__Available records__.
::::::::::

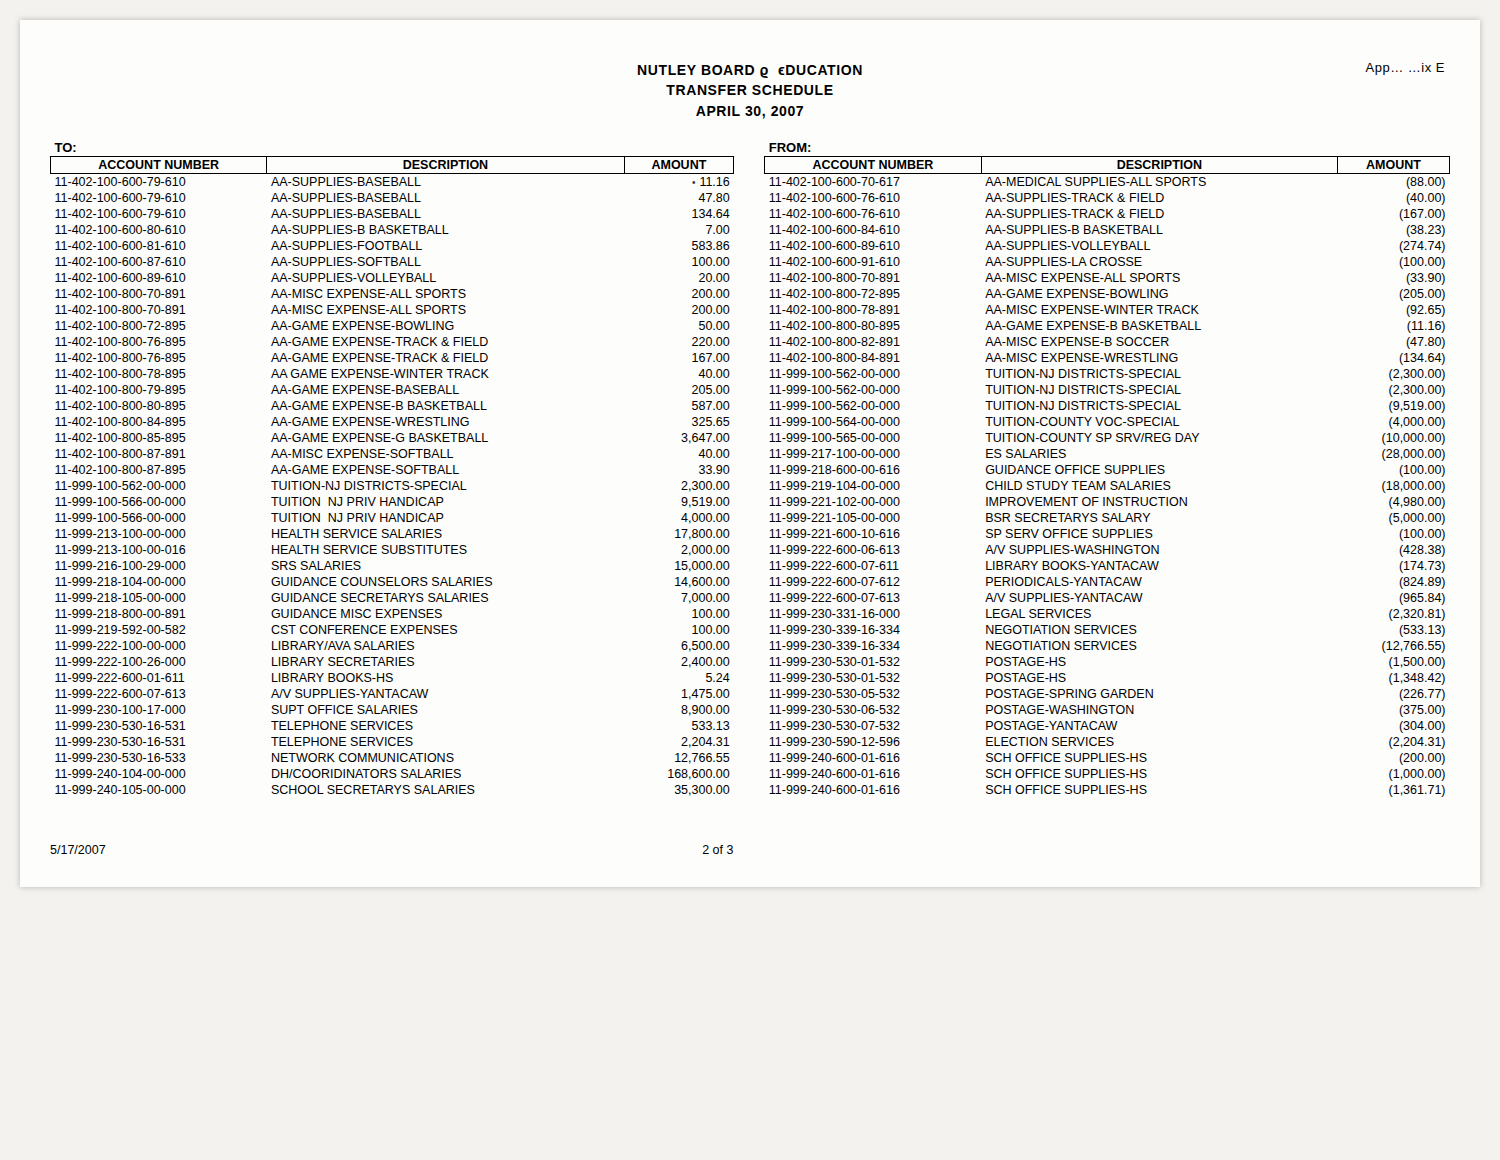App… …ix E
NUTLEY BOARD ϱ ϵDUCATION
TRANSFER SCHEDULE
APRIL 30, 2007
| TO: | | FROM: |
| ACCOUNT NUMBER | DESCRIPTION | AMOUNT | | ACCOUNT NUMBER | DESCRIPTION | AMOUNT |
| 11-402-100-600-79-610 | AA-SUPPLIES-BASEBALL | • 11.16 | | 11-402-100-600-70-617 | AA-MEDICAL SUPPLIES-ALL SPORTS | (88.00) |
| 11-402-100-600-79-610 | AA-SUPPLIES-BASEBALL | 47.80 | | 11-402-100-600-76-610 | AA-SUPPLIES-TRACK & FIELD | (40.00) |
| 11-402-100-600-79-610 | AA-SUPPLIES-BASEBALL | 134.64 | | 11-402-100-600-76-610 | AA-SUPPLIES-TRACK & FIELD | (167.00) |
| 11-402-100-600-80-610 | AA-SUPPLIES-B BASKETBALL | 7.00 | | 11-402-100-600-84-610 | AA-SUPPLIES-B BASKETBALL | (38.23) |
| 11-402-100-600-81-610 | AA-SUPPLIES-FOOTBALL | 583.86 | | 11-402-100-600-89-610 | AA-SUPPLIES-VOLLEYBALL | (274.74) |
| 11-402-100-600-87-610 | AA-SUPPLIES-SOFTBALL | 100.00 | | 11-402-100-600-91-610 | AA-SUPPLIES-LA CROSSE | (100.00) |
| 11-402-100-600-89-610 | AA-SUPPLIES-VOLLEYBALL | 20.00 | | 11-402-100-800-70-891 | AA-MISC EXPENSE-ALL SPORTS | (33.90) |
| 11-402-100-800-70-891 | AA-MISC EXPENSE-ALL SPORTS | 200.00 | | 11-402-100-800-72-895 | AA-GAME EXPENSE-BOWLING | (205.00) |
| 11-402-100-800-70-891 | AA-MISC EXPENSE-ALL SPORTS | 200.00 | | 11-402-100-800-78-891 | AA-MISC EXPENSE-WINTER TRACK | (92.65) |
| 11-402-100-800-72-895 | AA-GAME EXPENSE-BOWLING | 50.00 | | 11-402-100-800-80-895 | AA-GAME EXPENSE-B BASKETBALL | (11.16) |
| 11-402-100-800-76-895 | AA-GAME EXPENSE-TRACK & FIELD | 220.00 | | 11-402-100-800-82-891 | AA-MISC EXPENSE-B SOCCER | (47.80) |
| 11-402-100-800-76-895 | AA-GAME EXPENSE-TRACK & FIELD | 167.00 | | 11-402-100-800-84-891 | AA-MISC EXPENSE-WRESTLING | (134.64) |
| 11-402-100-800-78-895 | AA GAME EXPENSE-WINTER TRACK | 40.00 | | 11-999-100-562-00-000 | TUITION-NJ DISTRICTS-SPECIAL | (2,300.00) |
| 11-402-100-800-79-895 | AA-GAME EXPENSE-BASEBALL | 205.00 | | 11-999-100-562-00-000 | TUITION-NJ DISTRICTS-SPECIAL | (2,300.00) |
| 11-402-100-800-80-895 | AA-GAME EXPENSE-B BASKETBALL | 587.00 | | 11-999-100-562-00-000 | TUITION-NJ DISTRICTS-SPECIAL | (9,519.00) |
| 11-402-100-800-84-895 | AA-GAME EXPENSE-WRESTLING | 325.65 | | 11-999-100-564-00-000 | TUITION-COUNTY VOC-SPECIAL | (4,000.00) |
| 11-402-100-800-85-895 | AA-GAME EXPENSE-G BASKETBALL | 3,647.00 | | 11-999-100-565-00-000 | TUITION-COUNTY SP SRV/REG DAY | (10,000.00) |
| 11-402-100-800-87-891 | AA-MISC EXPENSE-SOFTBALL | 40.00 | | 11-999-217-100-00-000 | ES SALARIES | (28,000.00) |
| 11-402-100-800-87-895 | AA-GAME EXPENSE-SOFTBALL | 33.90 | | 11-999-218-600-00-616 | GUIDANCE OFFICE SUPPLIES | (100.00) |
| 11-999-100-562-00-000 | TUITION-NJ DISTRICTS-SPECIAL | 2,300.00 | | 11-999-219-104-00-000 | CHILD STUDY TEAM SALARIES | (18,000.00) |
| 11-999-100-566-00-000 | TUITION NJ PRIV HANDICAP | 9,519.00 | | 11-999-221-102-00-000 | IMPROVEMENT OF INSTRUCTION | (4,980.00) |
| 11-999-100-566-00-000 | TUITION NJ PRIV HANDICAP | 4,000.00 | | 11-999-221-105-00-000 | BSR SECRETARYS SALARY | (5,000.00) |
| 11-999-213-100-00-000 | HEALTH SERVICE SALARIES | 17,800.00 | | 11-999-221-600-10-616 | SP SERV OFFICE SUPPLIES | (100.00) |
| 11-999-213-100-00-016 | HEALTH SERVICE SUBSTITUTES | 2,000.00 | | 11-999-222-600-06-613 | A/V SUPPLIES-WASHINGTON | (428.38) |
| 11-999-216-100-29-000 | SRS SALARIES | 15,000.00 | | 11-999-222-600-07-611 | LIBRARY BOOKS-YANTACAW | (174.73) |
| 11-999-218-104-00-000 | GUIDANCE COUNSELORS SALARIES | 14,600.00 | | 11-999-222-600-07-612 | PERIODICALS-YANTACAW | (824.89) |
| 11-999-218-105-00-000 | GUIDANCE SECRETARYS SALARIES | 7,000.00 | | 11-999-222-600-07-613 | A/V SUPPLIES-YANTACAW | (965.84) |
| 11-999-218-800-00-891 | GUIDANCE MISC EXPENSES | 100.00 | | 11-999-230-331-16-000 | LEGAL SERVICES | (2,320.81) |
| 11-999-219-592-00-582 | CST CONFERENCE EXPENSES | 100.00 | | 11-999-230-339-16-334 | NEGOTIATION SERVICES | (533.13) |
| 11-999-222-100-00-000 | LIBRARY/AVA SALARIES | 6,500.00 | | 11-999-230-339-16-334 | NEGOTIATION SERVICES | (12,766.55) |
| 11-999-222-100-26-000 | LIBRARY SECRETARIES | 2,400.00 | | 11-999-230-530-01-532 | POSTAGE-HS | (1,500.00) |
| 11-999-222-600-01-611 | LIBRARY BOOKS-HS | 5.24 | | 11-999-230-530-01-532 | POSTAGE-HS | (1,348.42) |
| 11-999-222-600-07-613 | A/V SUPPLIES-YANTACAW | 1,475.00 | | 11-999-230-530-05-532 | POSTAGE-SPRING GARDEN | (226.77) |
| 11-999-230-100-17-000 | SUPT OFFICE SALARIES | 8,900.00 | | 11-999-230-530-06-532 | POSTAGE-WASHINGTON | (375.00) |
| 11-999-230-530-16-531 | TELEPHONE SERVICES | 533.13 | | 11-999-230-530-07-532 | POSTAGE-YANTACAW | (304.00) |
| 11-999-230-530-16-531 | TELEPHONE SERVICES | 2,204.31 | | 11-999-230-590-12-596 | ELECTION SERVICES | (2,204.31) |
| 11-999-230-530-16-533 | NETWORK COMMUNICATIONS | 12,766.55 | | 11-999-240-600-01-616 | SCH OFFICE SUPPLIES-HS | (200.00) |
| 11-999-240-104-00-000 | DH/COORIDINATORS SALARIES | 168,600.00 | | 11-999-240-600-01-616 | SCH OFFICE SUPPLIES-HS | (1,000.00) |
| 11-999-240-105-00-000 | SCHOOL SECRETARYS SALARIES | 35,300.00 | | 11-999-240-600-01-616 | SCH OFFICE SUPPLIES-HS | (1,361.71) |
5/17/2007
2 of 3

::::::::::

__What you have to do__. The lines above, starting at the one with "TRANSFER SCHEDULE" and ending at the one with "BASKETBALL | (38.23) |", are the only ones to return, exactly as written.

__Output of the exercise__.
TRANSFER SCHEDULE
APRIL 30, 2007
| TO: | | FROM: |
| ACCOUNT NUMBER | DESCRIPTION | AMOUNT | | ACCOUNT NUMBER | DESCRIPTION | AMOUNT |
| 11-402-100-600-79-610 | AA-SUPPLIES-BASEBALL | • 11.16 | | 11-402-100-600-70-617 | AA-MEDICAL SUPPLIES-ALL SPORTS | (88.00) |
| 11-402-100-600-79-610 | AA-SUPPLIES-BASEBALL | 47.80 | | 11-402-100-600-76-610 | AA-SUPPLIES-TRACK & FIELD | (40.00) |
| 11-402-100-600-79-610 | AA-SUPPLIES-BASEBALL | 134.64 | | 11-402-100-600-76-610 | AA-SUPPLIES-TRACK & FIELD | (167.00) |
| 11-402-100-600-80-610 | AA-SUPPLIES-B BASKETBALL | 7.00 | | 11-402-100-600-84-610 | AA-SUPPLIES-B BASKETBALL | (38.23) |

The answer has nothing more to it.